Search code examples
rubysinatrarackthineventmachine

High memory consumption downloading large files on Sinatra and Thin


I'm running a Sinatra app on Thin.

Here's a simplified look of the code:

class StreamApp < Sinatra::Base
  get "/" do
    s3_object = # large S3 object (not loaded into memory)
    stream do |out|
      s3_object.read do |chunk|
        out << chunk
      end
    end
  end
end

As the streaming goes on, the memory on the box starts going up to the point that it reaches the max and the process just dies.

I have read articles from back in 2009 that this was an issue with EventMachine and Rack buffering the data until the entire response was complete.

Has anyone seen this issue or found a workaround for this?


Solution

  • The way streaming in sinatra works under eventmachine is that for each call to out << chunk sinatra schedules a call in eventmachine to send the chunk. Problem with your code is that it is blocking eventmachines event-loop until the entire file is read and the read is done. So nothing will be sent untill the entire data is in memory.

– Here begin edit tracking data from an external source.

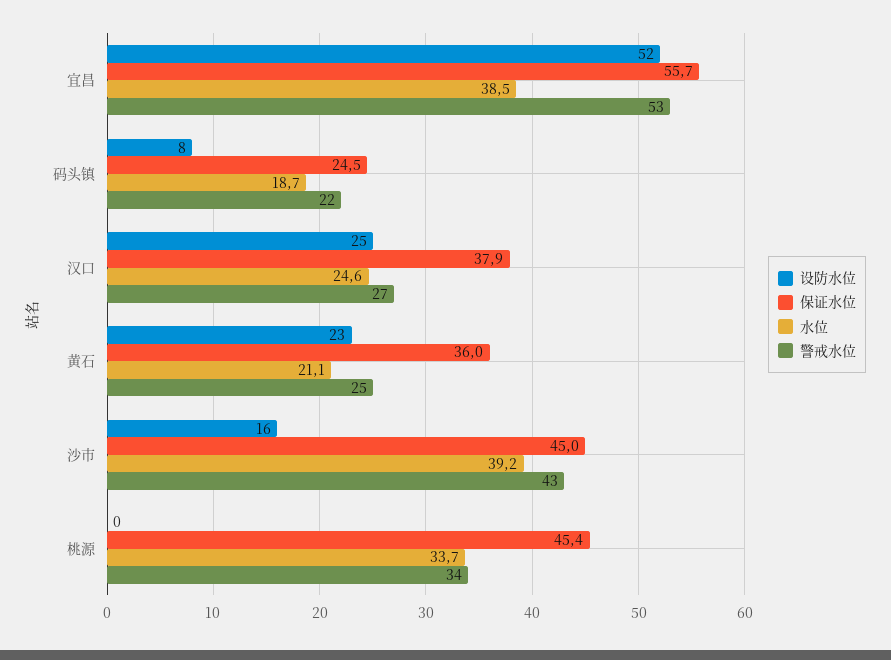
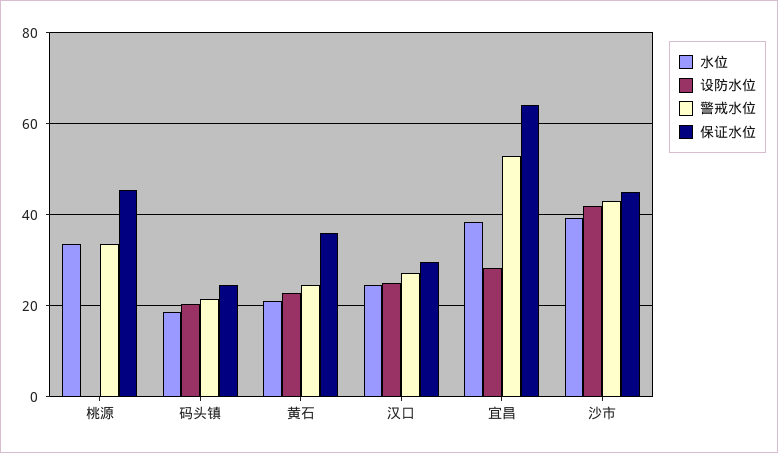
  {
    "设防水位": {
-     "宜昌": 52,
+     "宜昌": 28,
-     "码头镇": 8,
+     "码头镇": 20,
      "汉口": 25,
      "黄石": 23,
-     "沙市": 16,
+     "沙市": 42,
      "桃源": 0
    },
    "保证水位": {
-     "宜昌": 55.7,
+     "宜昌": 64,
      "码头镇": 24.5,
-     "汉口": 37.9,
+     "汉口": 30,
      "黄石": 36,
      "沙市": 45,
      "桃源": 45.4
    },
    "水位": {
      "宜昌": 38.5,
      "码头镇": 18.7,
      "汉口": 24.6,
      "黄石": 21.1,
      "沙市": 39.2,
      "桃源": 33.7
    },
    "警戒水位": {
      "宜昌": 53,
      "码头镇": 22,
      "汉口": 27,
      "黄石": 25,
      "沙市": 43,
      "桃源": 34
    }
  }

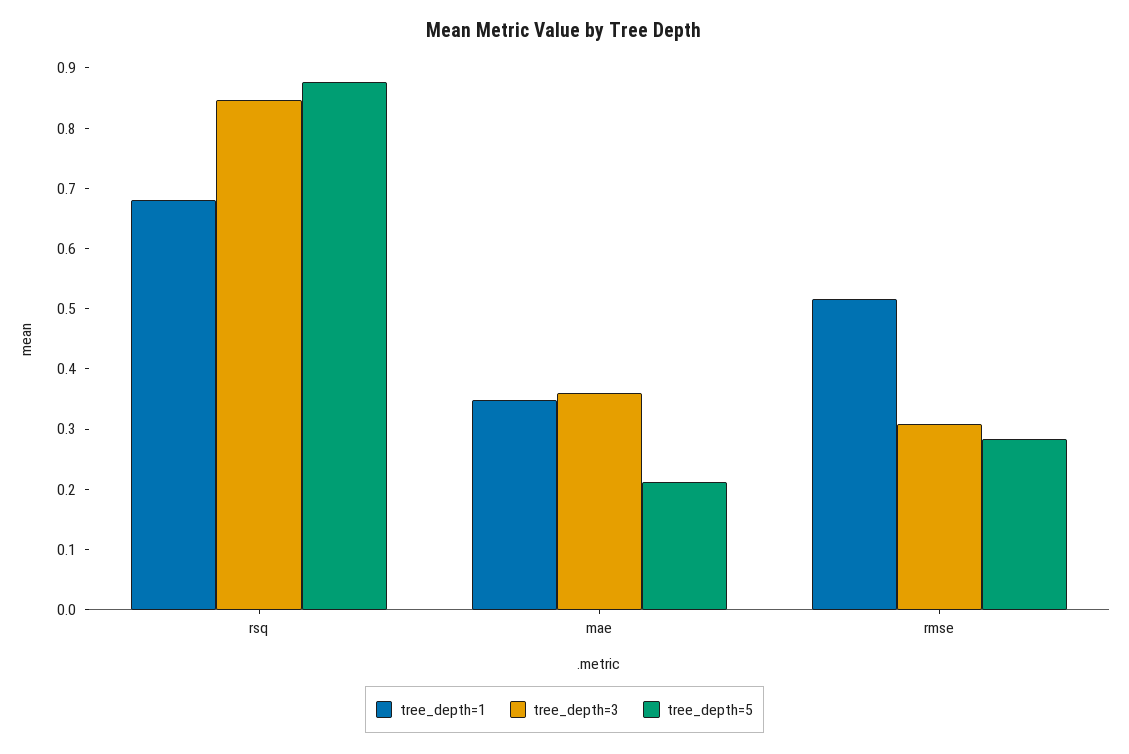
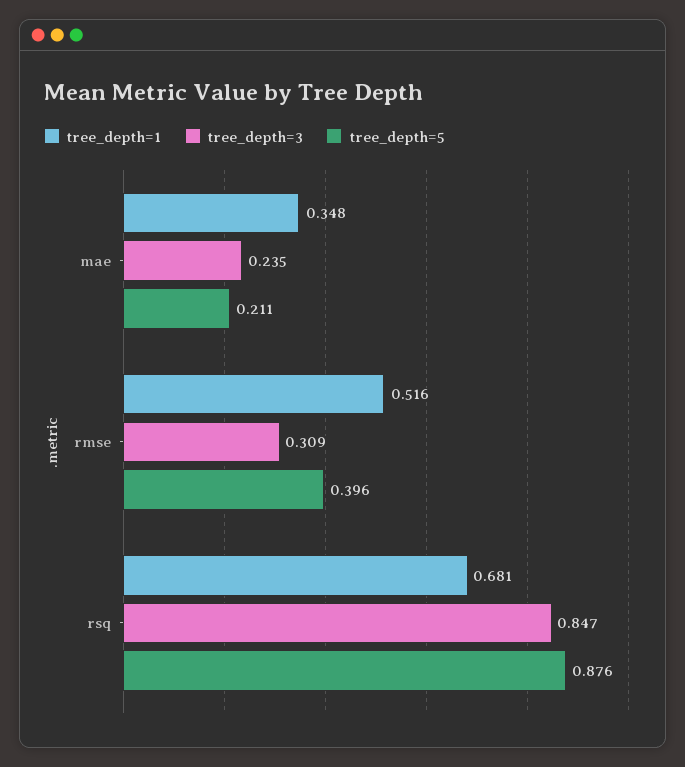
  {
    "tree_depth=1": {
      "rsq": 0.681,
      "mae": 0.348,
      "rmse": 0.516
    },
    "tree_depth=3": {
      "rsq": 0.847,
-     "mae": 0.36,
+     "mae": 0.235,
      "rmse": 0.309
    },
    "tree_depth=5": {
      "rsq": 0.876,
      "mae": 0.211,
-     "rmse": 0.28
+     "rmse": 0.396
    }
  }

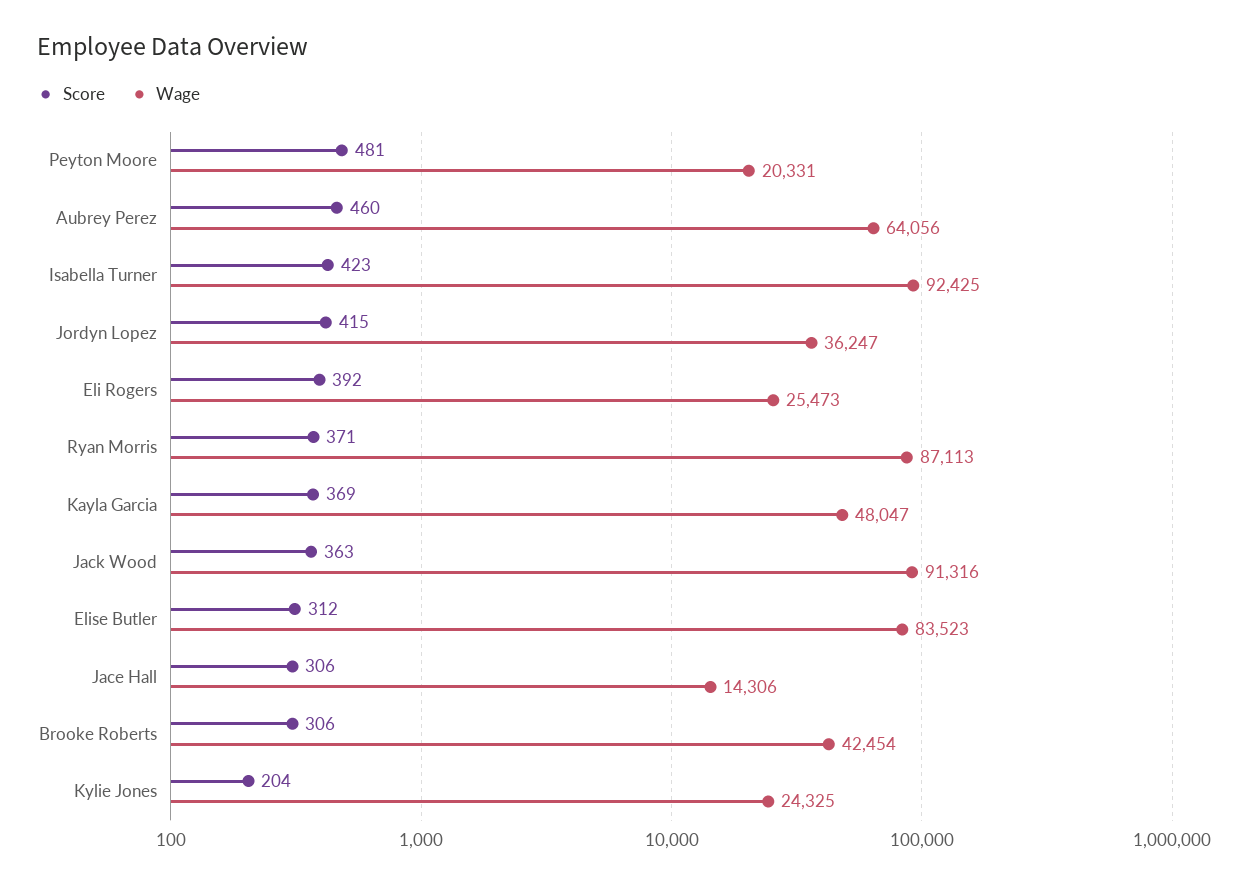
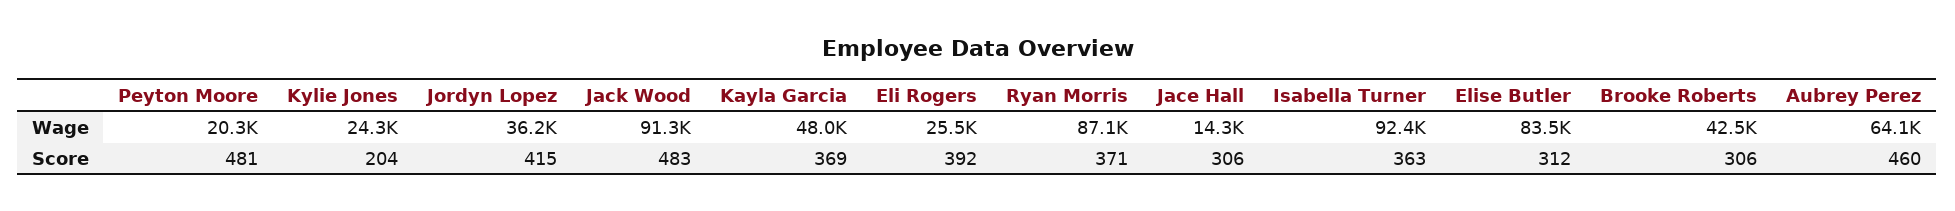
  {
    "Score": {
      "Peyton Moore": 481,
      "Aubrey Perez": 460,
-     "Isabella Turner": 423,
+     "Isabella Turner": 363,
      "Jordyn Lopez": 415,
      "Eli Rogers": 392,
      "Ryan Morris": 371,
      "Kayla Garcia": 369,
-     "Jack Wood": 363,
+     "Jack Wood": 483,
      "Elise Butler": 312,
      "Jace Hall": 306,
      "Brooke Roberts": 306,
      "Kylie Jones": 204
    },
    "Wage": {
      "Peyton Moore": 20331,
      "Aubrey Perez": 64056,
      "Isabella Turner": 92425,
      "Jordyn Lopez": 36247,
      "Eli Rogers": 25473,
      "Ryan Morris": 87113,
      "Kayla Garcia": 48047,
      "Jack Wood": 91316,
      "Elise Butler": 83523,
      "Jace Hall": 14306,
      "Brooke Roberts": 42454,
      "Kylie Jones": 24325
    }
  }

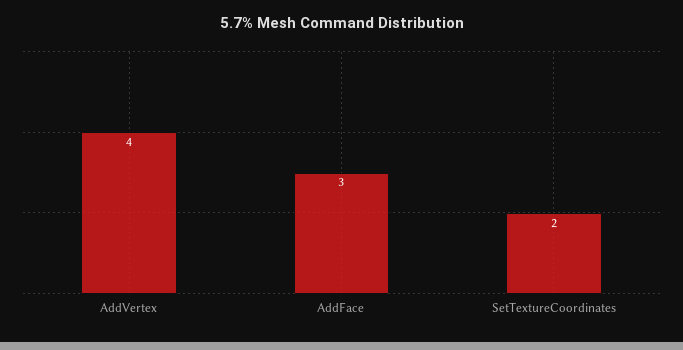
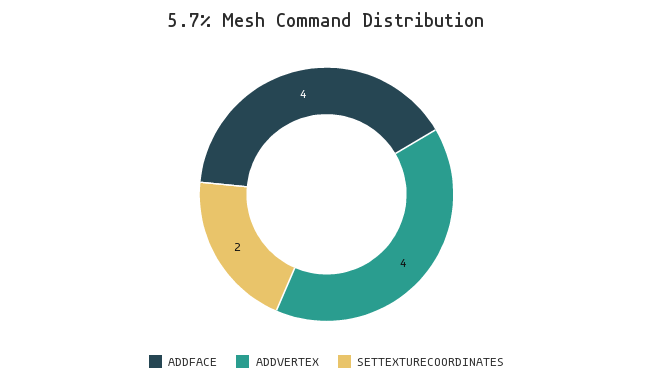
  {
    "AddVertex": 4,
-   "AddFace": 3,
+   "AddFace": 4,
    "SetTextureCoordinates": 2
  }

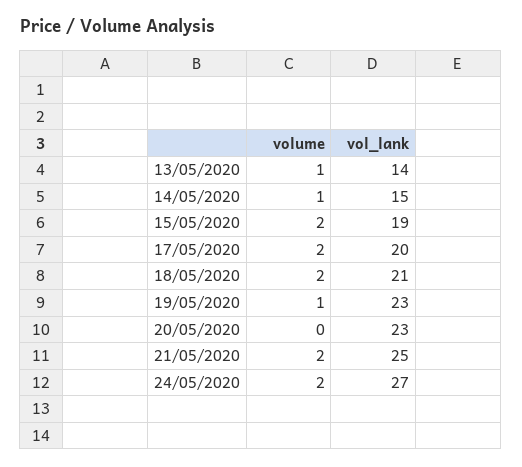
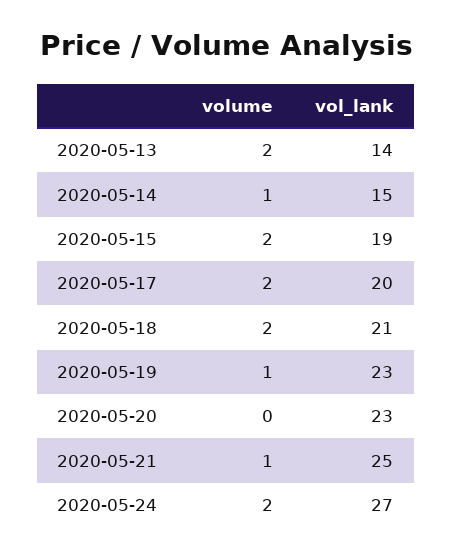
  {
    "volume": {
-     "13/05/2020": 1,
+     "13/05/2020": 2,
      "14/05/2020": 1,
      "15/05/2020": 2,
      "17/05/2020": 2,
      "18/05/2020": 2,
      "19/05/2020": 1,
      "20/05/2020": 0,
-     "21/05/2020": 2,
+     "21/05/2020": 1,
      "24/05/2020": 2
    },
    "vol_lank": {
      "13/05/2020": 14,
      "14/05/2020": 15,
      "15/05/2020": 19,
      "17/05/2020": 20,
      "18/05/2020": 21,
      "19/05/2020": 23,
      "20/05/2020": 23,
      "21/05/2020": 25,
      "24/05/2020": 27
    }
  }

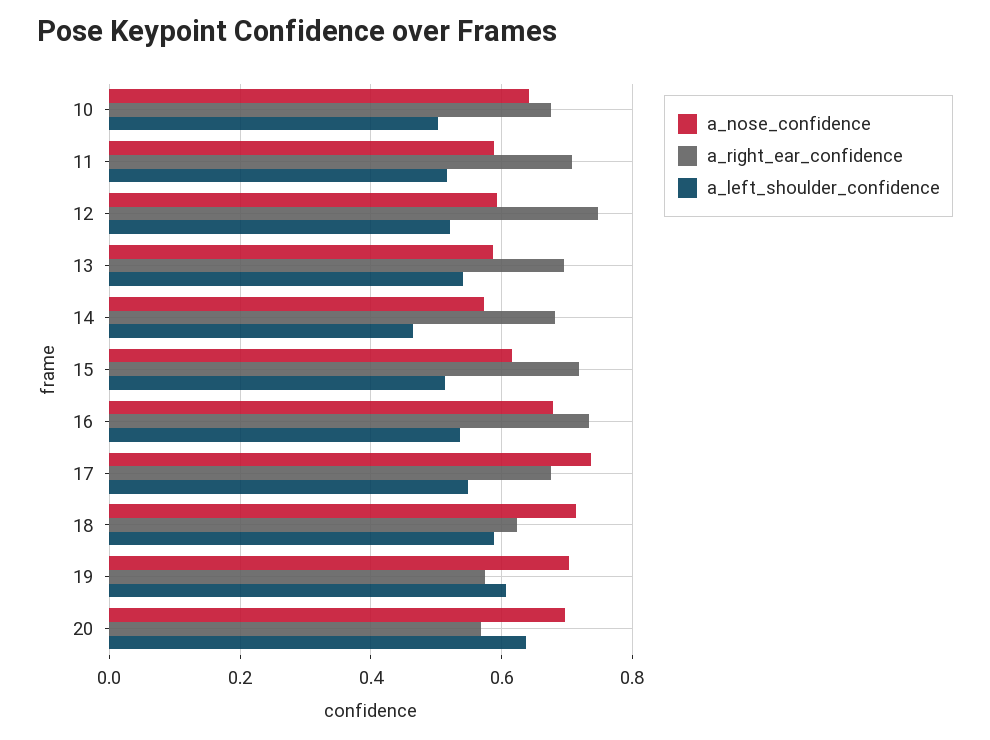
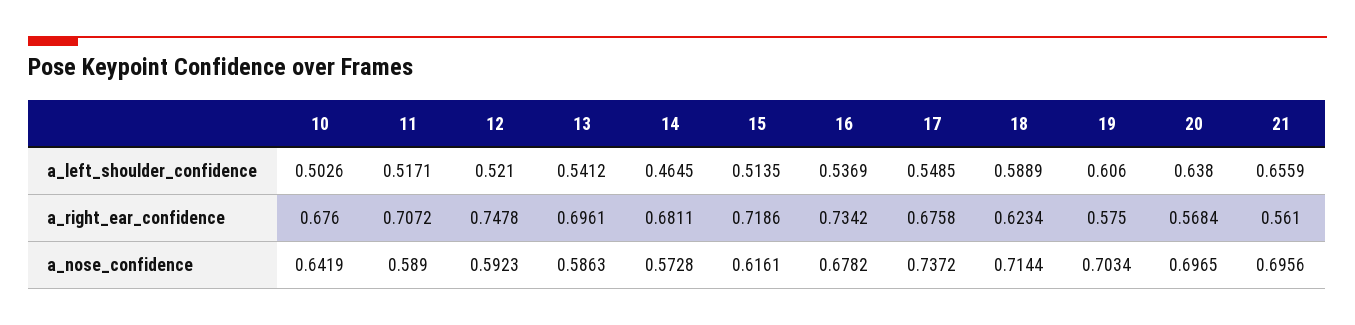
  {
    "a_nose_confidence": {
      "10": 0.6419,
      "11": 0.589,
      "12": 0.5923,
      "13": 0.5863,
      "14": 0.5728,
      "15": 0.6161,
      "16": 0.6782,
      "17": 0.7372,
      "18": 0.7144,
      "19": 0.7034,
-     "20": 0.6965
+     "20": 0.6965,
+     "21": 0.6956
    },
    "a_right_ear_confidence": {
      "10": 0.676,
      "11": 0.7072,
      "12": 0.7478,
      "13": 0.6961,
      "14": 0.6811,
      "15": 0.7186,
      "16": 0.7342,
      "17": 0.6758,
      "18": 0.6234,
      "19": 0.575,
-     "20": 0.5684
+     "20": 0.5684,
+     "21": 0.561
    },
    "a_left_shoulder_confidence": {
      "10": 0.5026,
      "11": 0.5171,
      "12": 0.521,
      "13": 0.5412,
      "14": 0.4645,
      "15": 0.5135,
      "16": 0.5369,
      "17": 0.5485,
      "18": 0.5889,
      "19": 0.606,
-     "20": 0.638
+     "20": 0.638,
+     "21": 0.6559
    }
  }

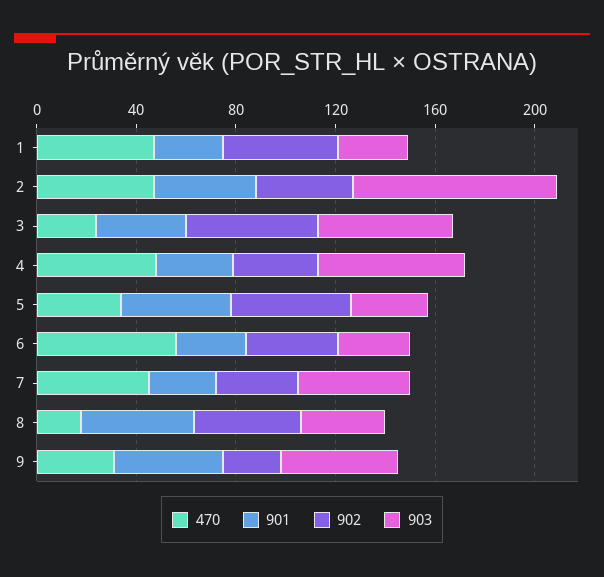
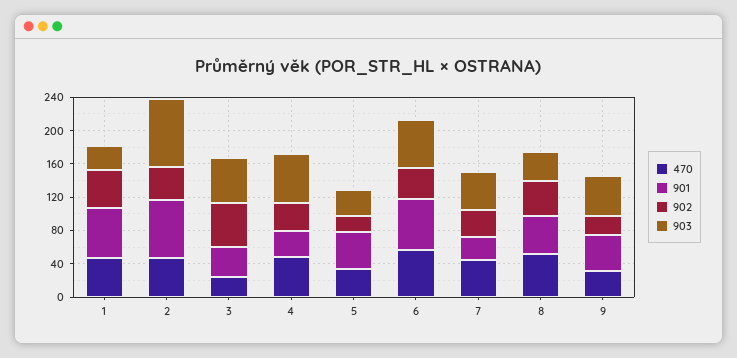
  {
    "470": {
      "1": 50,
      "2": 50,
      "3": 20,
      "4": 50,
      "5": 30,
      "6": 60,
      "7": 50,
-     "8": 20,
+     "8": 50,
      "9": 30
    },
    "901": {
-     "1": 30,
+     "1": 60,
-     "2": 40,
+     "2": 70,
      "3": 40,
      "4": 30,
      "5": 40,
-     "6": 30,
+     "6": 60,
      "7": 30,
      "8": 50,
      "9": 40
    },
    "902": {
      "1": 50,
      "2": 40,
      "3": 50,
      "4": 30,
-     "5": 50,
+     "5": 20,
      "6": 40,
      "7": 30,
      "8": 40,
      "9": 20
    },
    "903": {
      "1": 30,
      "2": 80,
      "3": 50,
      "4": 60,
      "5": 30,
-     "6": 30,
+     "6": 60,
      "7": 50,
      "8": 30,
      "9": 50
    }
  }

    this could be worked around by doing something like:

    get "/" do
    s3_object = # large S3 object (not loaded into memory)
      stream :keep_open do |out|
        reader = lambda {
           chunk = s3_object.read
           break if chunk == nil
           out << chunk
           EM::next_tick &reader
        }
        reader.call
      end
    end
    

    this will read one chunk as soon as eventmachine is ready without blocking the event loop. Of course in this case s3_object.read need to only return one chunk at the time.